» **DIRECTIONS**: Could you convert the lines of the entries below into a JSON list of strings, one string per line, skipping blank lines? Leave the pictures out of your answer.
>>>
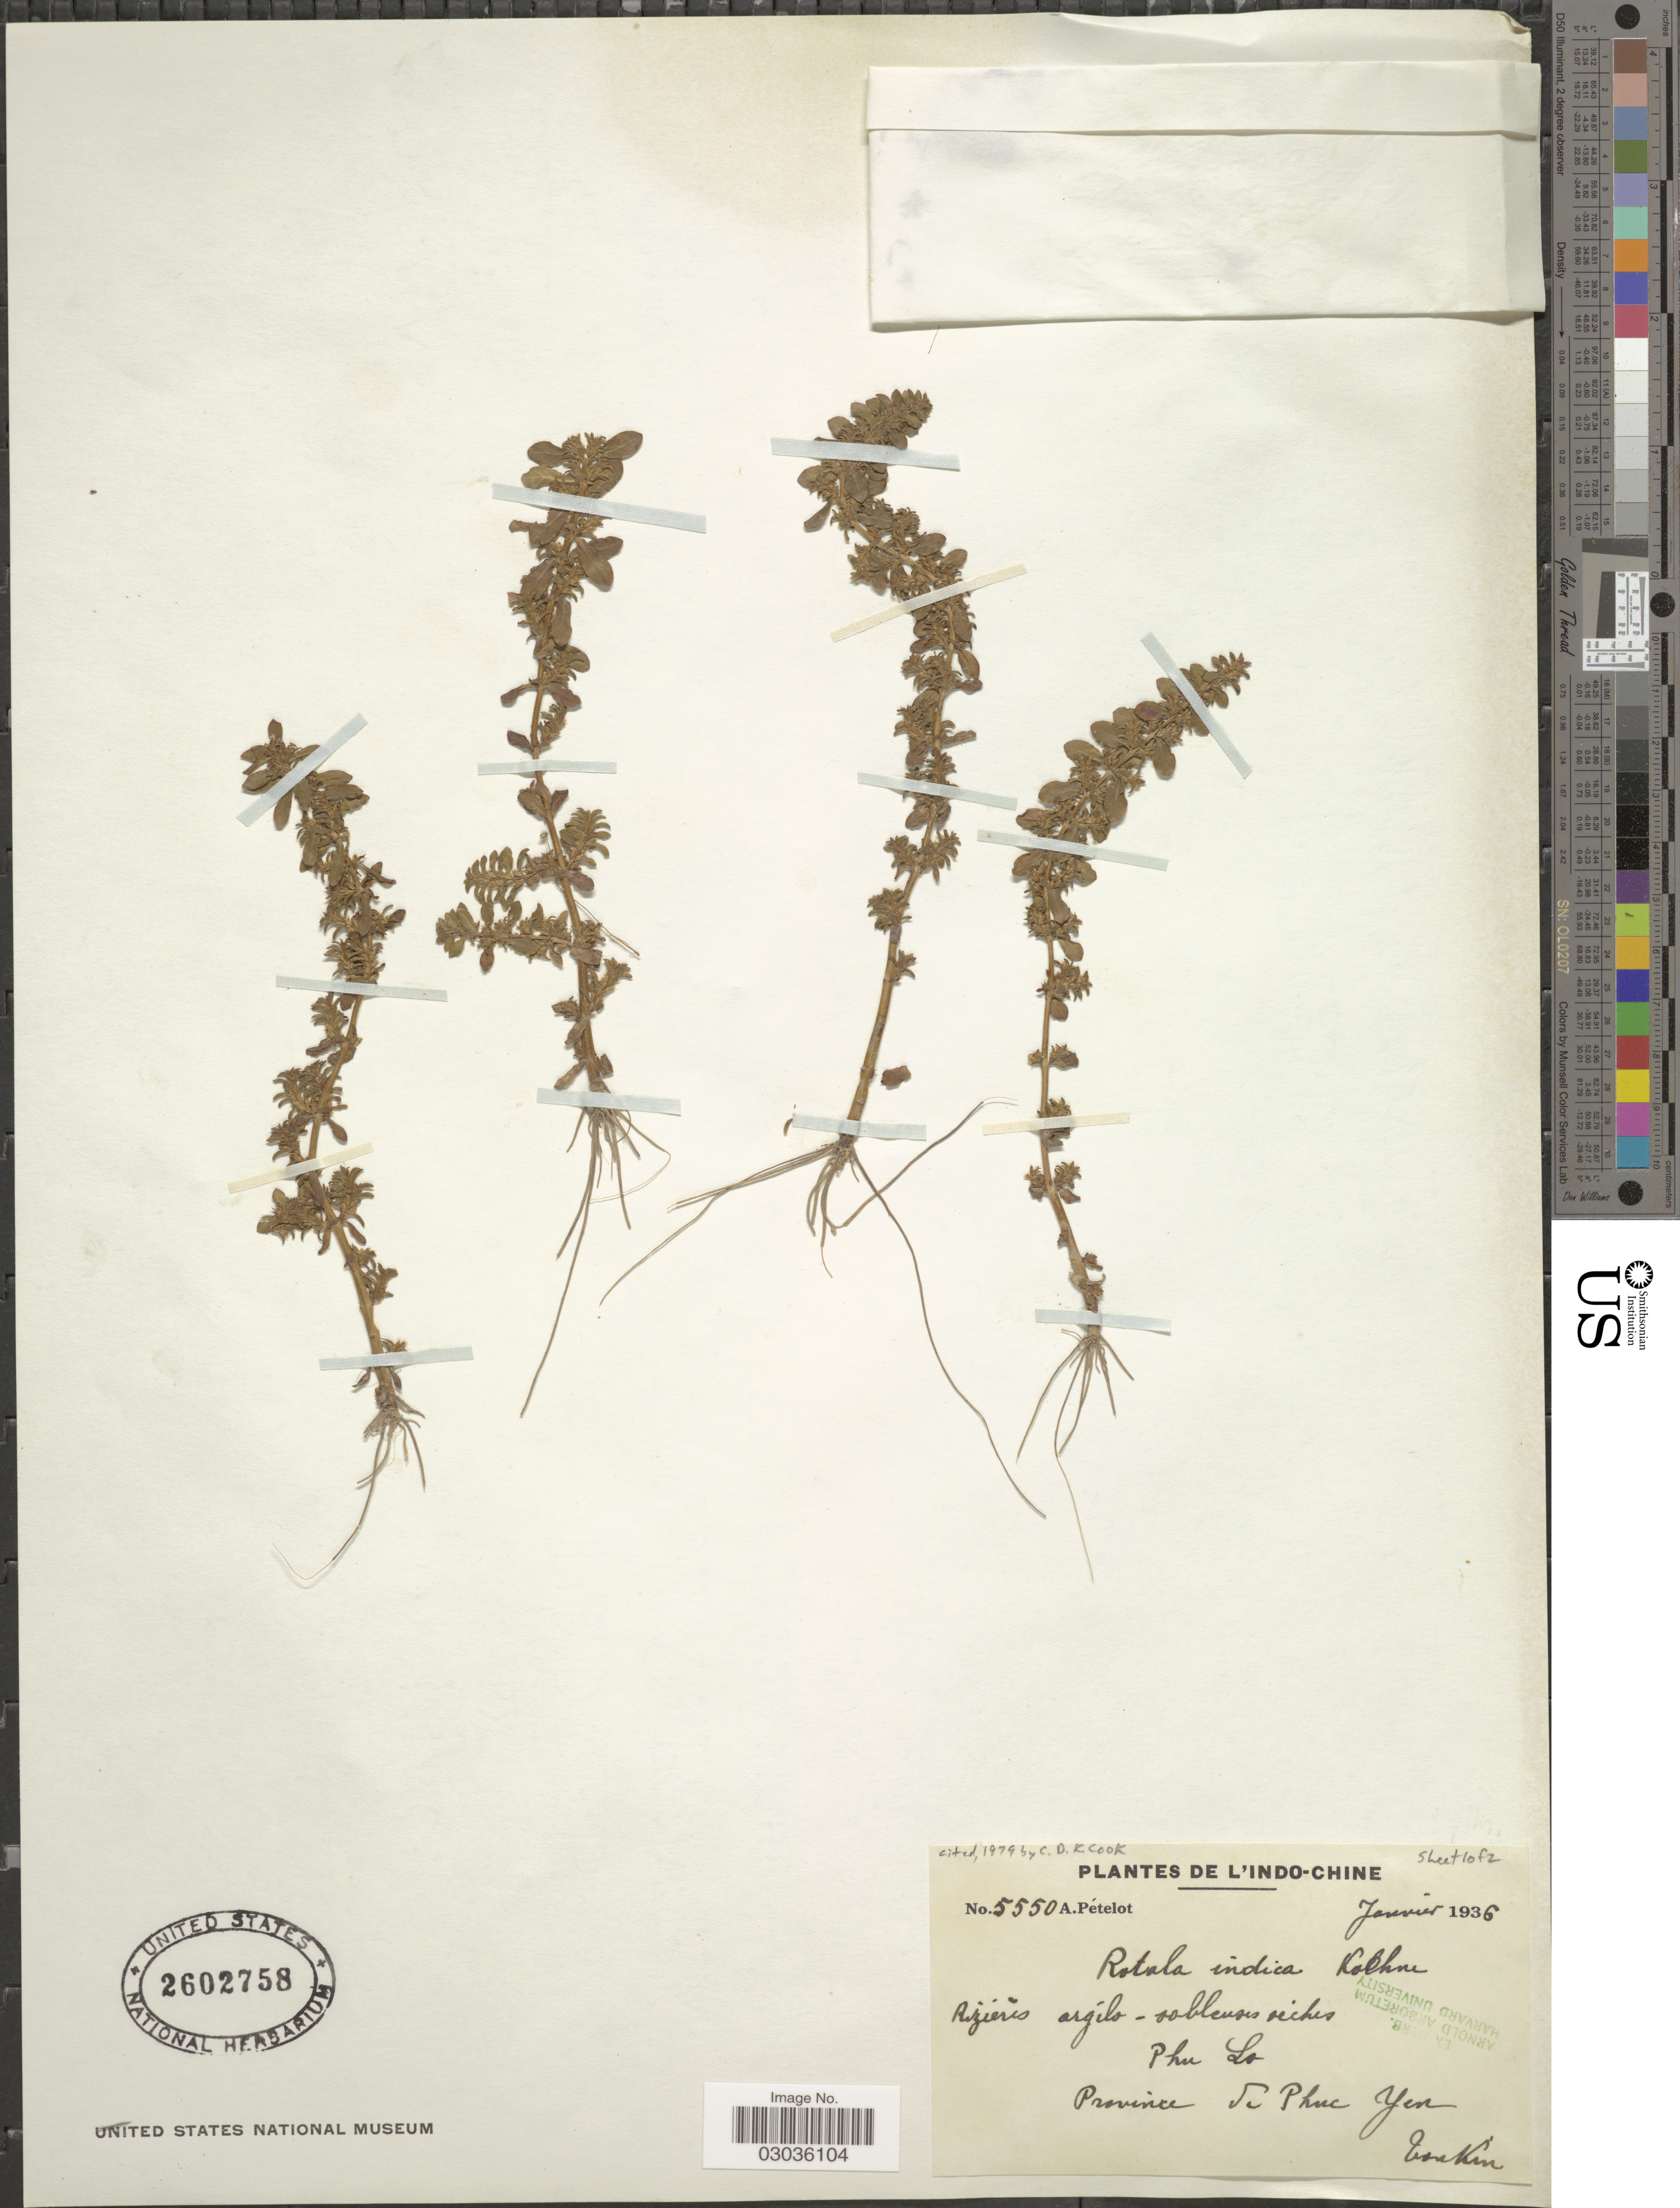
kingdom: Plantae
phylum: Tracheophyta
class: Magnoliopsida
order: Myrtales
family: Lythraceae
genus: Rotala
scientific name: Rotala indica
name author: (L.) Koehne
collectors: A. Petelot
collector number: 5550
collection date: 1936-01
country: Vietnam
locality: Tonkin. Phu Lo, Province de Phuc Yen.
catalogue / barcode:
<<<
» **RESULT BELOW**:
[
  "kingdom: Plantae",
  "phylum: Tracheophyta",
  "class: Magnoliopsida",
  "order: Myrtales",
  "family: Lythraceae",
  "genus: Rotala",
  "scientific name: Rotala indica",
  "name author: (L.) Koehne",
  "collectors: A. Petelot",
  "collector number: 5550",
  "collection date: 1936-01",
  "country: Vietnam",
  "locality: Tonkin. Phu Lo, Province de Phuc Yen.",
  "catalogue / barcode:"
]